Problem to solve:
Using the material that follows, output exactly the lines from the one containing "straight. The forward pull of the weight of" through the one containing "continually overwork to counterbalance the", with both ends kept.

[Data to process Boundary: Start]

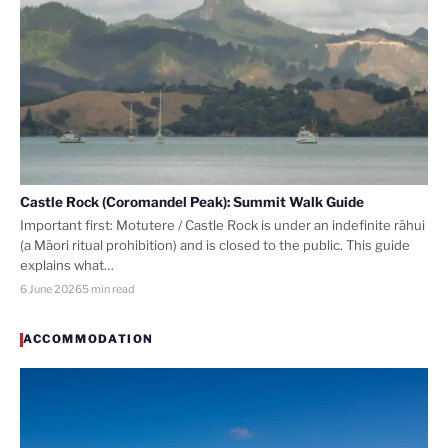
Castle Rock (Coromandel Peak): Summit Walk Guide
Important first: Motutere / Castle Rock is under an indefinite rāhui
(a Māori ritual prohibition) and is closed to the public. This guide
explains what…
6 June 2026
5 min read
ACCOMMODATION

[Data to process Boundary: End]
[Data to process Boundary: Start]

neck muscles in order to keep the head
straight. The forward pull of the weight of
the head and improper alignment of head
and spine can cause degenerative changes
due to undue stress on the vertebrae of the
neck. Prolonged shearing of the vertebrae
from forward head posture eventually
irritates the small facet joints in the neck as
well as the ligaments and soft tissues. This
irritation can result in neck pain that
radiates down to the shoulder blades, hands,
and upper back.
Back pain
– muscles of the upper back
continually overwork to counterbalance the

[Data to process Boundary: End]

Written answer:
straight. The forward pull of the weight of
the head and improper alignment of head
and spine can cause degenerative changes
due to undue stress on the vertebrae of the
neck. Prolonged shearing of the vertebrae
from forward head posture eventually
irritates the small facet joints in the neck as
well as the ligaments and soft tissues. This
irritation can result in neck pain that
radiates down to the shoulder blades, hands,
and upper back.
Back pain
– muscles of the upper back
continually overwork to counterbalance the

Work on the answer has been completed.